La questione di legittimità costituzionale
Oggetto del giudizio preliminare erano gli artt. 5, 6, 12, comma 1, lettere a), b) e d), e 15 della legge della Regione Siciliana n. 13 del 2019. La questione preliminare riguardava la validità della notifica via PEC del ricorso in via principale, contestata dalla Regione che richiamava la sentenza n. 200 del 2019.
La decisione della Corte
La Corte ha respinto l’eccezione di inammissibilità, riconoscendo — con gli stessi argomenti della pronuncia n. 242 del 2020 — la validità della notifica a mezzo PEC dei ricorsi in via principale, e ha rinviato la causa a nuovo ruolo per consentire la discussione del merito.
Il principio
La notifica via PEC dei ricorsi in via principale è valida; l’affermazione contraria della sentenza n. 200 del 2019 va circoscritta al caso particolare in cui era stata pronunciata.
Domande e risposte
Qual è la differenza con l’ordinanza n. 242/2020?

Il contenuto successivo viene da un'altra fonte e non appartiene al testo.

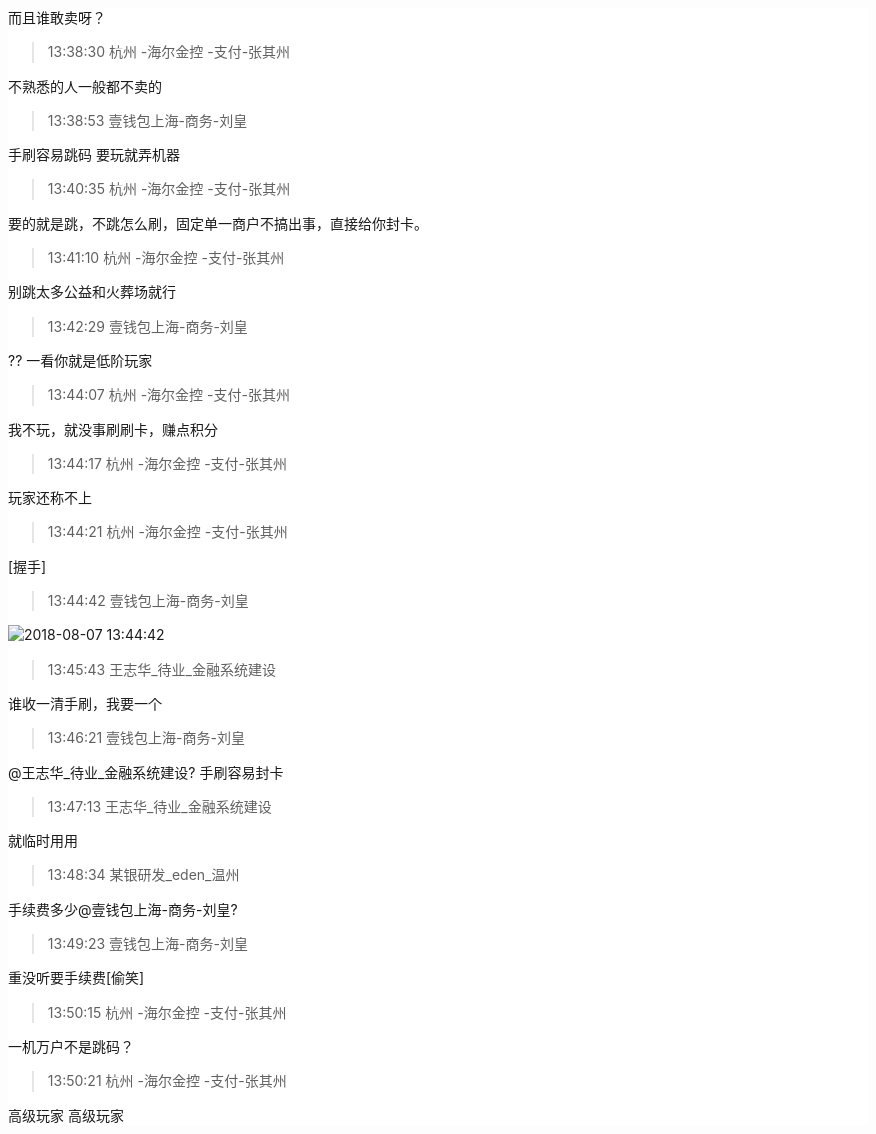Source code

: 而且谁敢卖呀？  
   
> 13:38:30  杭州 -海尔金控 -支付-张其州  
   
不熟悉的人一般都不卖的  
   
> 13:38:53  壹钱包上海-商务-刘皇  
   
手刷容易跳码 要玩就弄机器  
   
> 13:40:35  杭州 -海尔金控 -支付-张其州  
   
要的就是跳，不跳怎么刷，固定单一商户不搞出事，直接给你封卡。  
   
> 13:41:10  杭州 -海尔金控 -支付-张其州  
   
别跳太多公益和火葬场就行  
   
> 13:42:29  壹钱包上海-商务-刘皇  
   
?? 一看你就是低阶玩家  
   
> 13:44:07  杭州 -海尔金控 -支付-张其州  
   
我不玩，就没事刷刷卡，赚点积分  
   
> 13:44:17  杭州 -海尔金控 -支付-张其州  
   
玩家还称不上  
   
> 13:44:21  杭州 -海尔金控 -支付-张其州  
   
[握手]  
   
> 13:44:42  壹钱包上海-商务-刘皇  
   
![2018-08-07 13:44:42](http://static.cocolian.cn/img/201808/20180807_134442.png) 
   
> 13:45:43  王志华_待业_金融系统建设  
   
谁收一清手刷，我要一个  
   
> 13:46:21  壹钱包上海-商务-刘皇  
   
@王志华_待业_金融系统建设? 手刷容易封卡  
   
> 13:47:13  王志华_待业_金融系统建设  
   
就临时用用  
   
> 13:48:34  某银研发_eden_温州  
   
手续费多少@壹钱包上海-商务-刘皇?  
   
> 13:49:23  壹钱包上海-商务-刘皇  
   
重没听要手续费[偷笑]  
   
> 13:50:15  杭州 -海尔金控 -支付-张其州  
   
一机万户不是跳码？  
   
> 13:50:21  杭州 -海尔金控 -支付-张其州  
   
高级玩家 高级玩家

Riguarda altre disposizioni della stessa legge regionale siciliana (artt. 5, 6, 12 e 15); il principio sulla notifica via PEC è identico.
La Corte ha deciso il merito?
No. Ha deciso solo l’eccezione preliminare sulla notifica e ha rinviato la causa a nuovo ruolo per la discussione del merito.
La PEC è ora utilizzabile per impugnare le leggi regionali?
Sì: la Corte ha riconosciuto la validità di questa modalità di notifica per i ricorsi in via principale.